ATTIVITÀ >>
Trascrivi parola per parola il brano del testo che comincia con "Possiamo provare a" e termina dopo "spazio per cambiare.".

TESTO >>

★ ★ ★ ★ ★

Per i consueti saluti del venerdì, oggi ho scelto uno stralcio dal libro “Kafka sulla spiaggia” di Haruki Murakami, seguito dalla mia modestissima interpretazione.

Qualche volta il destino assomiglia a una tempesta di sabbia che muta incessantemente la direzione del percorso. Per evitarlo cambi l’andatura. E il vento cambia andatura, per seguirti meglio. Tu allora cambi di nuovo, e subito di nuovo il vento cambia per adattarsi al tuo passo. Questo si ripete infinite volte, come una danza sinistra con il dio della morte prima dell’alba. Perché quel vento non è qualcosa che è arrivato da lontano, indipendente da te. È qualcosa che hai dentro. Quel vento sei tu. Perciò l’unica cosa che puoi fare è entrarci, in quel vento, camminando dritto, e chiudendo forte gli occhi per non far entrare la sabbia.
A volte la vita ci sorprende con tempeste che sembrano arrivare da fuori, improvvise e ingestibili. Ma Haruki Murakami, in uno dei passaggi più intensi di Kafka sulla spiaggia, ci ricorda qualcosa di scomodo e liberatorio allo stesso tempo: quella tempesta siamo noi. È fatta dei nostri conflitti, delle paure che evitiamo, delle domande che rimandiamo.
Possiamo provare a scappare, cambiare direzione, rallentare. Ma il vento ci segue, perché nasce dentro di noi. L’unica strada è attraversarlo. Entrarci dritti, anche se confonde, anche se fa male. Perché dall’altra parte non saremo più gli stessi: qualcosa si sarà purificato, qualcosa avrà trovato finalmente spazio per cambiare.
È questo, forse, il cuore della resilienza. Non la forza di resistere a tutto, ma il coraggio di lasciarsi trasformare. Le crisi non sono parentesi da evitare, ma passaggi che ci rivelano. E ogni volta che ne usciamo, un pezzo di noi diventa più vero.

★ ★ ★ ★ ★

Voci tratte da una raccolta >>
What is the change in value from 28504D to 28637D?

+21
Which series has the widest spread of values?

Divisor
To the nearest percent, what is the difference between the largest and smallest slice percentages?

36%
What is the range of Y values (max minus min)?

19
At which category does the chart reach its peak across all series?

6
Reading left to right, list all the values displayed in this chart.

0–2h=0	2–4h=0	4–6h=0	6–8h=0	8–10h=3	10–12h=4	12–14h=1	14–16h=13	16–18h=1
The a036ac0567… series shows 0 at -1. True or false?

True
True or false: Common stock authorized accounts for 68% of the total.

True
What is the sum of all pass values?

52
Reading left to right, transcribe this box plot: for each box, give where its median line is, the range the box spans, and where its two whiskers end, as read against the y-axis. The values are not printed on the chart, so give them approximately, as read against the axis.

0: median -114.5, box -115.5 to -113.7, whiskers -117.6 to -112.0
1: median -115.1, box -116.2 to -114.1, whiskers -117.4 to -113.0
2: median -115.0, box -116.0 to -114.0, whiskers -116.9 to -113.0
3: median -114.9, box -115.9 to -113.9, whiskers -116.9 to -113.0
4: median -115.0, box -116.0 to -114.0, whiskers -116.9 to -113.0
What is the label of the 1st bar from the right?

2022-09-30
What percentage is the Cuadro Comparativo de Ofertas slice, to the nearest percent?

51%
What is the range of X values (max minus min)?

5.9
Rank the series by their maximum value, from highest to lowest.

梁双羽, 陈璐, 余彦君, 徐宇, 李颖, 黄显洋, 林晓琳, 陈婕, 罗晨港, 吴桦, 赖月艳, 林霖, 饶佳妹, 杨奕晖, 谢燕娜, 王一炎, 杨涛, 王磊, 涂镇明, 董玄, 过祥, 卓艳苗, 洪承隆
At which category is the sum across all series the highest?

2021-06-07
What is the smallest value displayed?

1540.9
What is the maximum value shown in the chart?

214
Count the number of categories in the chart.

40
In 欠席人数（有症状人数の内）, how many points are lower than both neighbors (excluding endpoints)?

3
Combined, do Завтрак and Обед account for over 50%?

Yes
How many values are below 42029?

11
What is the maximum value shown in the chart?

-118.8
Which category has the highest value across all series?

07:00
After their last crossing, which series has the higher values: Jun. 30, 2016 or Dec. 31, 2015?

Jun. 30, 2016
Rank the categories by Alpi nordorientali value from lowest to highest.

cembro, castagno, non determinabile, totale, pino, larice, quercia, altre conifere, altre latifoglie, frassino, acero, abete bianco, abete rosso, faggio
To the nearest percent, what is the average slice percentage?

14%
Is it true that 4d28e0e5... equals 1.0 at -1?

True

★ ★ ★ ★ ★

SPAZIO RISPOSTA >>
Possiamo provare a scappare, cambiare direzione, rallentare. Ma il vento ci segue, perché nasce dentro di noi. L’unica strada è attraversarlo. Entrarci dritti, anche se confonde, anche se fa male. Perché dall’altra parte non saremo più gli stessi: qualcosa si sarà purificato, qualcosa avrà trovato finalmente spazio per cambiare.